** Passage provided **
——

The Future Is Federating Forges

Just because Git is federated, doesn’t mean code forges are. ActivityPub can be extended by ForgeFed to solve this problem.

It’s come to my attention that a lot of early E-mail debates around the ForgeFed vocabulary are not publicly available in a mailing list. It has either been closed, marked private, or shut down. I wanted to take a moment and share my copies of the debate points. I do not intend to call specific individuals out. I will try my best to characterize the differing viewpoints’ strengths and weaknesses honestly.

I am not a contributor to ForgeFed. However, as the author of go-fed, I am biased toward seeing it succeed.

——

Transcribed page contents
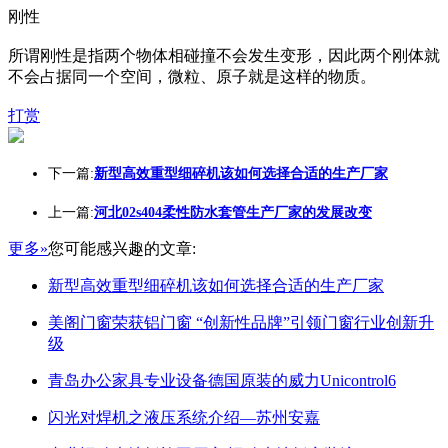
刚性
所谓刚性是指两个物体相碰撞不会发生变形，因此两个刚体就
不会占据同一个空间，微粒、原子就是这样的物质。
打赏
下一篇:
新型高效重型细碎机该如何选择合适的生产厂家
上一篇:
河北02s404柔性防水套管生产厂家的发展改变
更多»
您可能感兴趣的文章:
新型高效重型细碎机该如何选择合适的生产厂家
美阁门窗荣获铝门窗 “创新性品牌”引领门窗行业创新升
级
青岛办公家具专业设备德国原装的威力Unicontrol6
闪光对焊机之液压系统介绍—苏州安嘉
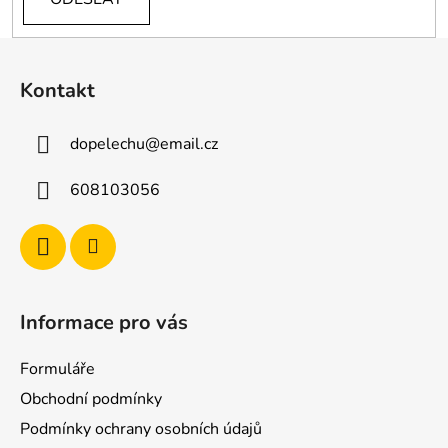
Z
á
Kontakt
p
a
dopelechu
@
email.cz
t
í
608103056
Informace pro vás
Formuláře
Obchodní podmínky
Podmínky ochrany osobních údajů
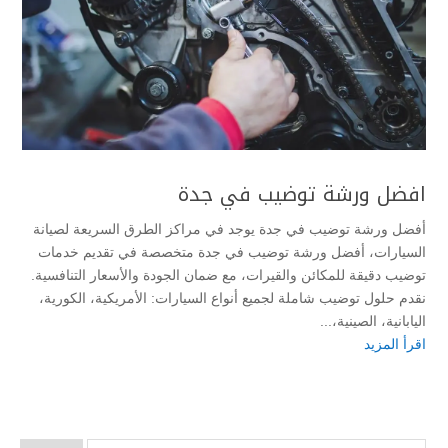
افضل ورشة توضيب في جدة
أفضل ورشة توضيب في جدة يوجد في مراكز الطرق السريعة لصيانة
السيارات، أفضل ورشة توضيب في جدة متخصصة في تقديم خدمات
توضيب دقيقة للمكائن والقيرات، مع ضمان الجودة والأسعار التنافسية.
نقدم حلول توضيب شاملة لجميع أنواع السيارات: الأمريكية، الكورية،
اليابانية، الصينية،...
اقرأ المزيد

——

** Tasks to carry out **
1: Rewrite the passage on federating forges, starting at "The Future Is" and ending at "solve this problem.", and replace "code forges" with "software forges".
2: Continue the passage on federating forges after its last sentence.

** Answers in order **
1:
The Future Is Federating Forges

Just because Git is federated, doesn’t mean software forges are. ActivityPub can be extended by ForgeFed to solve this problem.

2:
Background

Git is a distributed version control system that has built-in tooling and support for sharing patches using E-mail. E-mail is a federated protocol that allows sharing information about each locally distributed repository’s state. Code can be passed from one person to another as long as the other person is also using Git. That other person can accept or reject the bit of code shared with them. This lets E-mail just shuffle the bytes – the information – from point A to point B. Git is hugely popular. Its mechanisms and concepts power the current state-of-the-art open source development processes, and probably many proprietary processes as well.

Unfortunately, right now the E-mail usage of Git is a minority. For starters, users want to use their browser to view and manipulate their repositories. That’s a lot of HTTP requests and responses displaying and modifying repository data. Also, there are other lifecycle items to be managed besides code, such as release announcements, many different kinds of documentation, issue management, and many more. This is the value that services like GitLab, Bitbucket, and GitHub offer. Git itself doesn’t even attempt to solve these problems in its tool, so everyone steps up to offer their own services to make this part – the managing of software – easier.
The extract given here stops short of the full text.